For a team that celebrates the running game so earnestly, Steelers fans are often slow to credit the big men up front. But few road graders in Steelers past and present had more of an impact than 1998 first rounder Alan Faneca. From the time he stepped into camp during his rookie season, the Steelers knew they had struck the equivalent of draft gold. Faneca instantly upgraded the offensive line and his pulls and clear-outs were a picture of joy and violence. A 9-time Pro Bowler and 9-time All Pro Faneca is considered to be among the best to have ever played his position.
There was little offensive joy in Steelersville during the 1980’s and what little there was could just about all be attributed to wide receiver Louis Lipps. Sadly, Lipps has become somewhat of a forgotten man in team history, but this has more to do with the dismal memories of the decade rather than the player. After getting mentored by Hall of Famer John Stallworth in his rookie season, Lipps went on to take the torch as the next great Steelers receiver. Not only was he a great ball catcher but he was one of the league’s best at punt returning. Although he didn’t get great acclaim throughout the league, his value was understood by his team as they voted him twice as their Most Valuable Player.
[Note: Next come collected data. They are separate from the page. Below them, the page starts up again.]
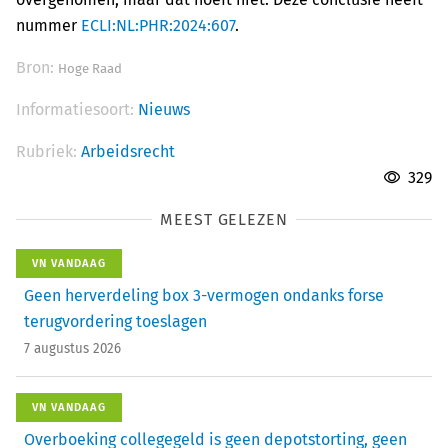
nummer
ECLI:NL:PHR:2024:607
.
Bron:
Hoge Raad
Informatiesoort:
Nieuws
Rubriek:
Arbeidsrecht
329
MEEST GELEZEN
VN VANDAAG
Geen herverdeling box 3-vermogen ondanks forse
terugvordering toeslagen
7 augustus 2026
VN VANDAAG
Overboeking collegegeld is geen depotstorting, geen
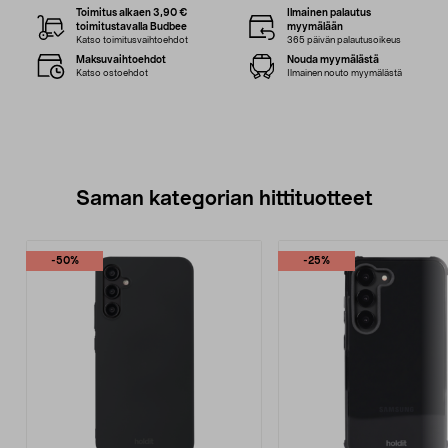
Toimitus alkaen 3,90 €
Ilmainen palautus
toimitustavalla Budbee
myymälään
Katso toimitusvaihtoehdot
365 päivän palautusoikeus
Maksuvaihtoehdot
Nouda myymälästä
Katso ostoehdot
Ilmainen nouto myymälästä
Saman kategorian hittituotteet
-50%
-25%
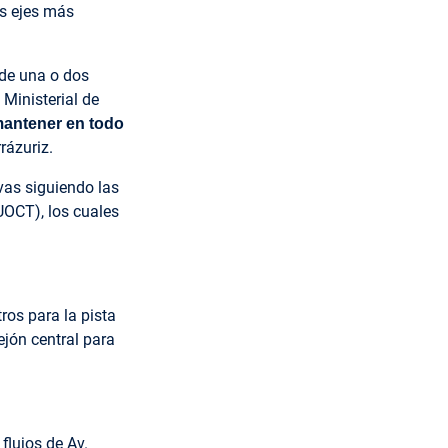
os ejes más
 de una o dos
 Ministerial de
antener en todo
rázuriz.
ivas siguiendo las
UOCT), los cuales
ros para la pista
ejón central para
flujos de Av.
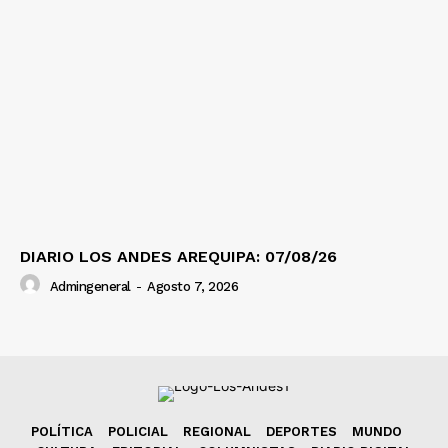
DIARIO LOS ANDES AREQUIPA: 07/08/26
Admingeneral
-
Agosto 7, 2026
POLÍTICA
POLICIAL
REGIONAL
DEPORTES
MUNDO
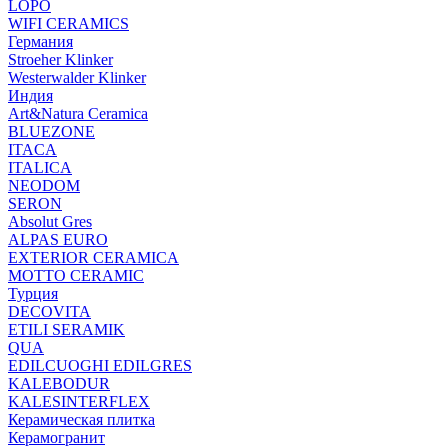
LOPO
WIFI CERAMICS
Германия
Stroeher Klinker
Westerwalder Klinker
Индия
Art&Natura Ceramica
BLUEZONE
ITACA
ITALICA
NEODOM
SERON
Absolut Gres
ALPAS EURO
EXTERIOR CERAMICA
MOTTO CERAMIC
Турция
DECOVITA
ETILI SERAMIK
QUA
EDILCUOGHI EDILGRES
KALEBODUR
KALESINTERFLEX
Керамическая плитка
Керамогранит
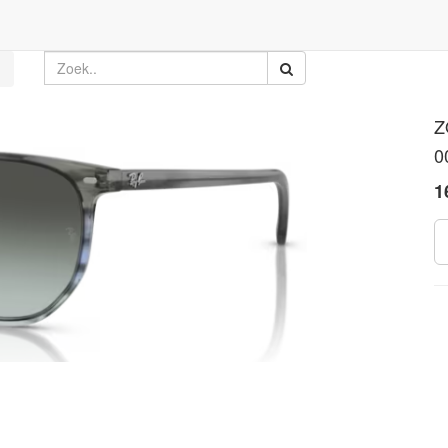
Z
0
1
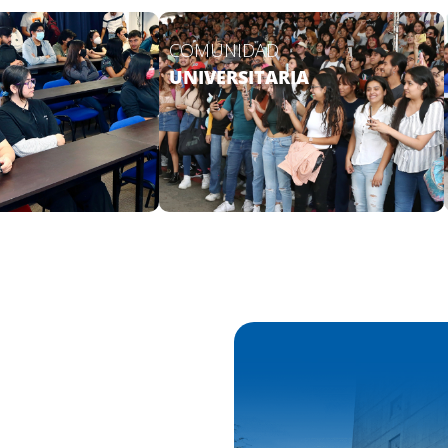
COMUNIDAD
UNIVERSITARIA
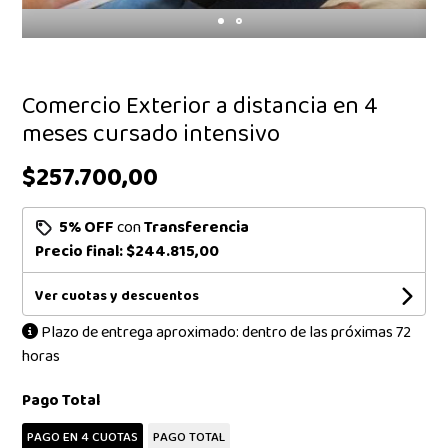
Comercio Exterior a distancia en 4
meses cursado intensivo
$257.700,00
5% OFF
con
Transferencia
Precio final:
$244.815,00
Ver cuotas y descuentos
Plazo de entrega aproximado: dentro de las próximas 72
horas
Pago Total
PAGO EN 4 CUOTAS
PAGO TOTAL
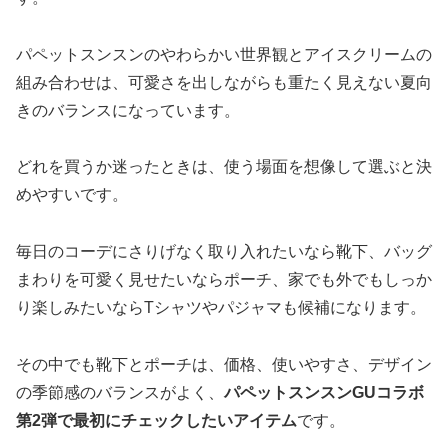
パペットスンスンのやわらかい世界観とアイスクリームの
組み合わせは、可愛さを出しながらも重たく見えない夏向
きのバランスになっています。
どれを買うか迷ったときは、使う場面を想像して選ぶと決
めやすいです。
毎日のコーデにさりげなく取り入れたいなら靴下、バッグ
まわりを可愛く見せたいならポーチ、家でも外でもしっか
り楽しみたいならTシャツやパジャマも候補になります。
その中でも靴下とポーチは、価格、使いやすさ、デザイン
の季節感のバランスがよく、
パペットスンスンGUコラボ
第2弾で最初にチェックしたいアイテム
です。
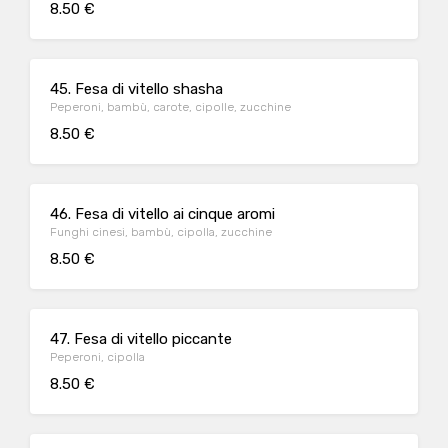
8.50 €
45. Fesa di vitello shasha
Peperoni, bambù, carote, cipolle, zucchine
8.50 €
46. Fesa di vitello ai cinque aromi
Funghi cinesi, bambù, cipolla, zucchine
8.50 €
47. Fesa di vitello piccante
Peperoni, cipolla
8.50 €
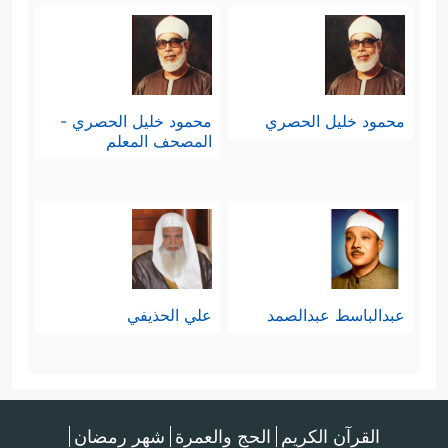
محمود خليل الحصري
محمود خليل الحصري -
المصحف المعلم
عبدالباسط عبدالصمد
علي الحذيفي
القرآن الكريم
الحج والعمرة
شهر رمضان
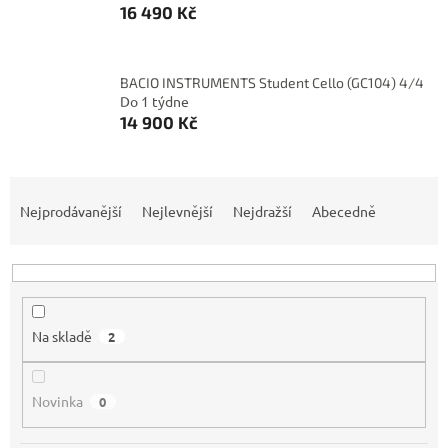
16 490 Kč
BACIO INSTRUMENTS Student Cello (GC104) 4/4
Do 1 týdne
14 900 Kč
Ř
a
Nejprodávanější
Nejlevnější
Nejdražší
Abecedně
z
e
n
í
p
Na skladě
2
r
o
d
Novinka
0
u
k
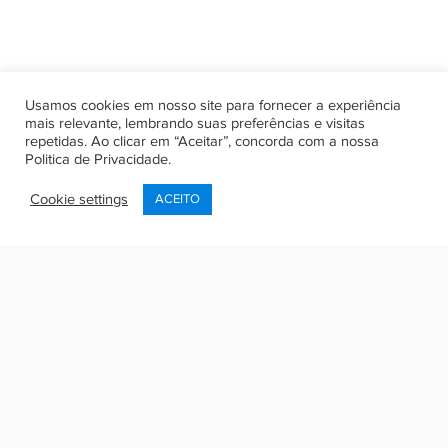
Usamos cookies em nosso site para fornecer a experiência
mais relevante, lembrando suas preferências e visitas
repetidas. Ao clicar em “Aceitar”, concorda com a nossa
Politica de Privacidade
.
Cookie settings
ACEITO
Olá, seja bem vindo de volta!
One of the few players that was able to jump from the draft board into the Steelers starting defensive lineup, Casey Hampton made a huge impact (and we do mean huge) from the beginning of his rookie season moving forward. The man affectionately known as “Big Snack” by his teammates played as big a role as any in providing consistency and excellence in Dick LeBeau‘s defenses. Given the responsibility of plugging up the run and eating up interior blockers, Hampton took on the task with pride, tenacity and his own brand of humor. A player that will be difficult to replace.
Just Missed the Cut:
Heath Miller (2005) A quarterback’s best friend and a consummate gentleman and professional, Heath Miller is one of Steelers Nation’s all-time fan favorites. Although the Pittsburgh run-focused system kept Miller out of the national limelight, his coaches and teammates consider him among the best all around tight ends in the league. How well he’ll be able to fully return from a knee injury from a couple of seasons ago will determine the complete legacy of this beloved player.